In his day, Lynn Hopewell was among the most prominent financial planners in the country, having served on the CFP Board and as editor of the Journal of Financial Planning. He was a recipient of the FPA Lifetime Achievement Award and was named by Money magazine and Worth (by me) as a top advisor. He had also been somewhat of a mentor to me when I started covering the financial planning world back in the early 1980s, sharing his many insights and experiences, and serving as a sounding board as I was figuring out the financial services industry.
Lynn Hopewell is no longer with us. I suppose I should admit that I have no first-hand knowledge of his demise, but back in 2006, I did read a number of reliable announcements of it. Yet there was Lynn, on my computer screen as if I was Skyping with him, which I wasn't (and as if my computer were set up to Skype, which it isn't).
But, it had been a long day. It was already dark out, and I still had a blog to crank out. I must confess that while I was moved to see Lynn's balding pate and scraggly white beard once again, I also felt some irritation with my computer for choosing that moment to malfunction with an image from who knows when and disrupt my increasingly fragile train of thought.

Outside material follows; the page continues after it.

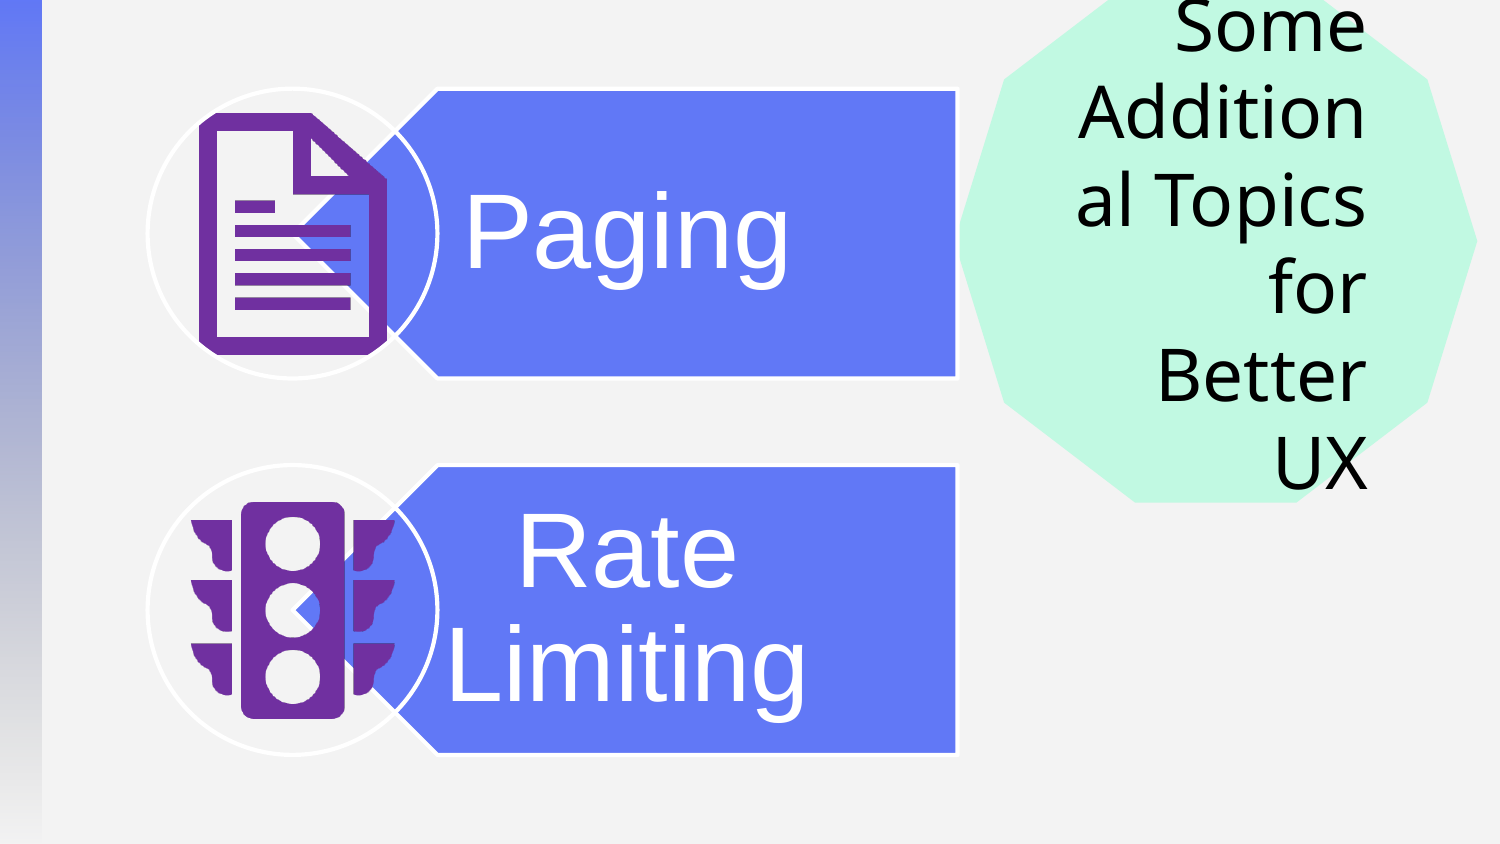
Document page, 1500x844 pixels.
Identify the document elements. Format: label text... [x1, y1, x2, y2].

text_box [52, 88, 1053, 756]
list Some Additional Topics for Better UX [1055, 88, 1383, 394]
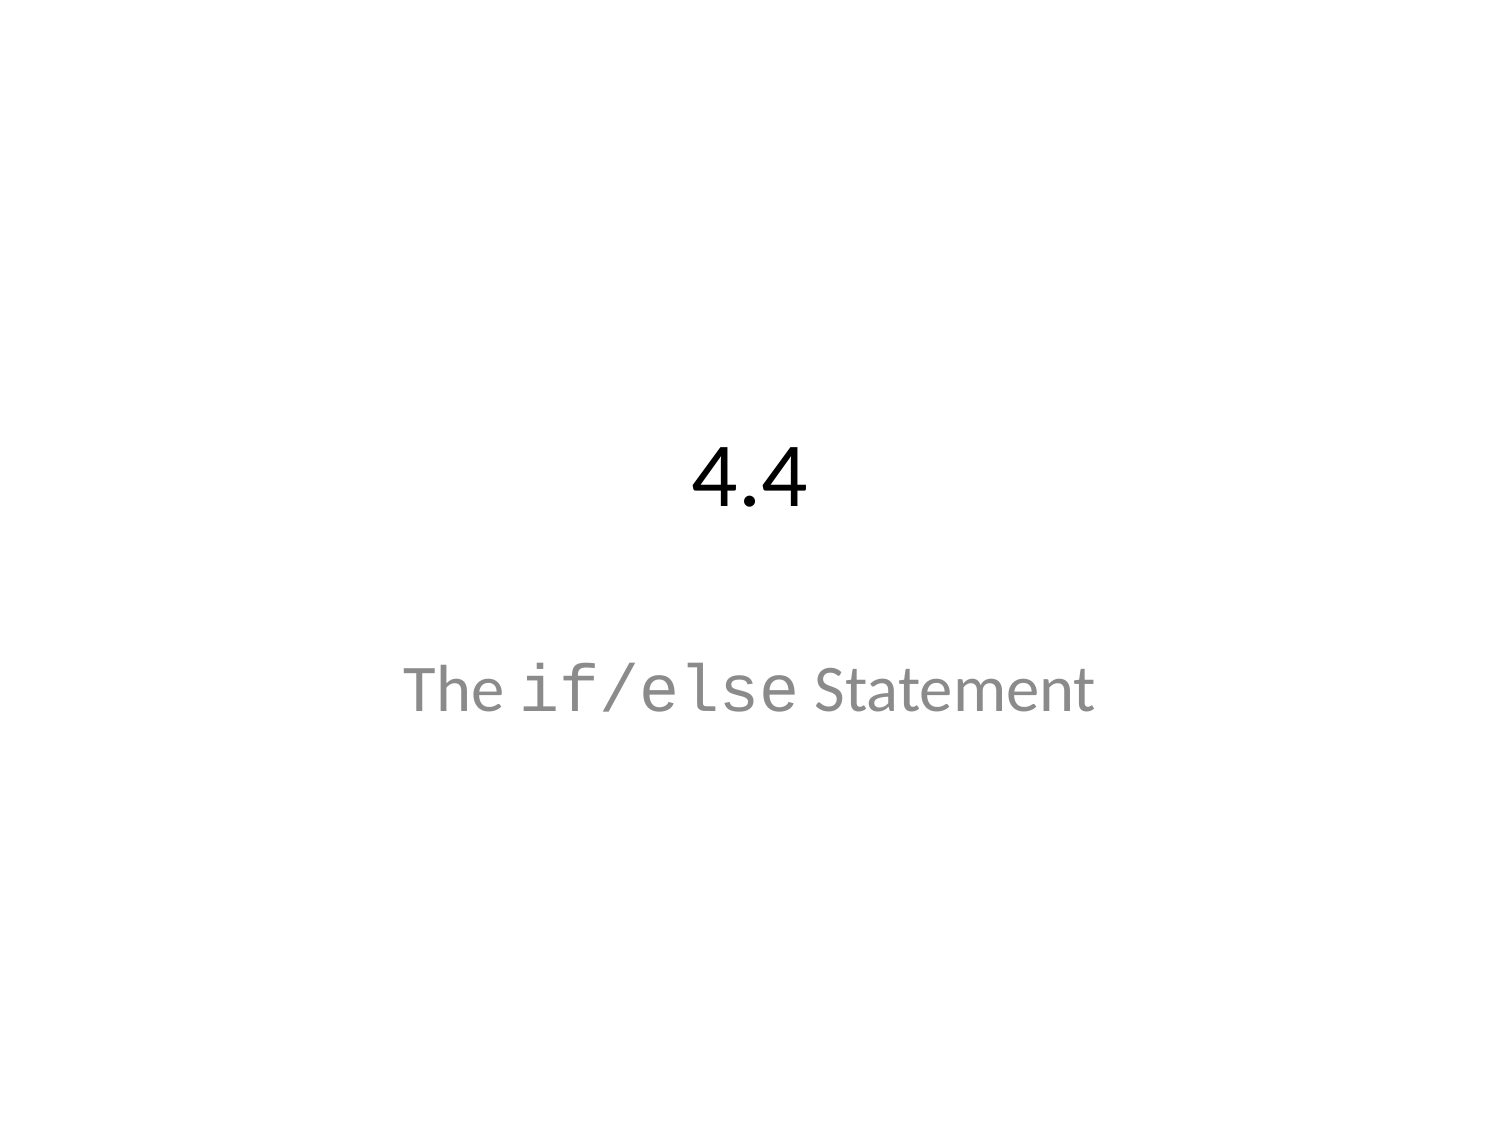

However, when he spoke to me, I realized that I had finally gone 'round the bend that I had been flirting with for some years, and said so; more to myself than to the image on the screen. In his typically bottom-line manner, Lynn pointed out that my mental state was of little consequence at that moment, and as I was, in any event, having this vision, I might as well listen to what he had to say. He always was hard to argue with.
Having taken his point, I stammered out a litany of questions such as how he was, where he was, how this was possible, etc., which he quickly brushed aside.
"I want to talk to you about the profession of financial planning," he said in a grim voice. "As you know, it's been on shaky ground since its creation back in the early 1970s, but I've always felt it was moving in the right direction—until recently. I'm hoping that you and some others can nudge planning back on track before it's too late. But my time grows short: They don't give us a lot of leeway for this kind of thing up here, you know? You'll be visited by the ghosts of three clients who will show you what you need to know about where financial planning came from, the challenges it's facing at present and what its future holds if it continues on its present course. What financial planners do about it will be up to them."
With that, my computer screen returned to the blog that I'd been trying to write, which suddenly seemed a lot less important—and a lot less likely to get finished that night. Flooded by the nostalgia of the many conversations I'd had with Lynn over the years, juxtaposed with the conviction that I needed to start getting more sleep, I decided to call it a night and headed off to bed.
Surprisingly, sleep came easily that night. How long I slept I can't say, but slowly I was coaxed awake by the vibrating of the iPhone on the nightstand. As I fumbled for the infernal device, I struggled to comprehend the image before me of a mustachioed, youngish man in what appeared to be a neon blue leisure suit and a bad haircut.
"Hey, baby. What's happenin'?" he asked. Not waiting for a response, which my still-sleeping brain was having a hard time coming up with, he introduced himself. "I'm Dr. Dorian. Together with a couple of other plastic surgeons, I just launched the most happenin' private practice in Beverly Hills," he explained. "Me and my pards are rolling in dough, and I just dropped in to remind you what financial planning was like when you started a financial planning magazine in 1984."
Still trying to get my brain around the vision on the phone, Dr. Dorian didn't give me a break: "To handle our windfall, we have the coolest financial planner on the West Coast. He lives in The Jackson Five's old mansion. Our biggest problem is that we make too much money, and with the top tax bracket at 70%, we don't want to pay most of it back to Uncle Sam, you dig? So our planner created a 'diversified' portfolio for us, equally divided between oil and gas tax shelters, real estate tax shelters and gold coins. What's our planner's commission on all that? Heck, I don't know—somewhere around 10% maybe—but he's saving us so much money, he's worth it."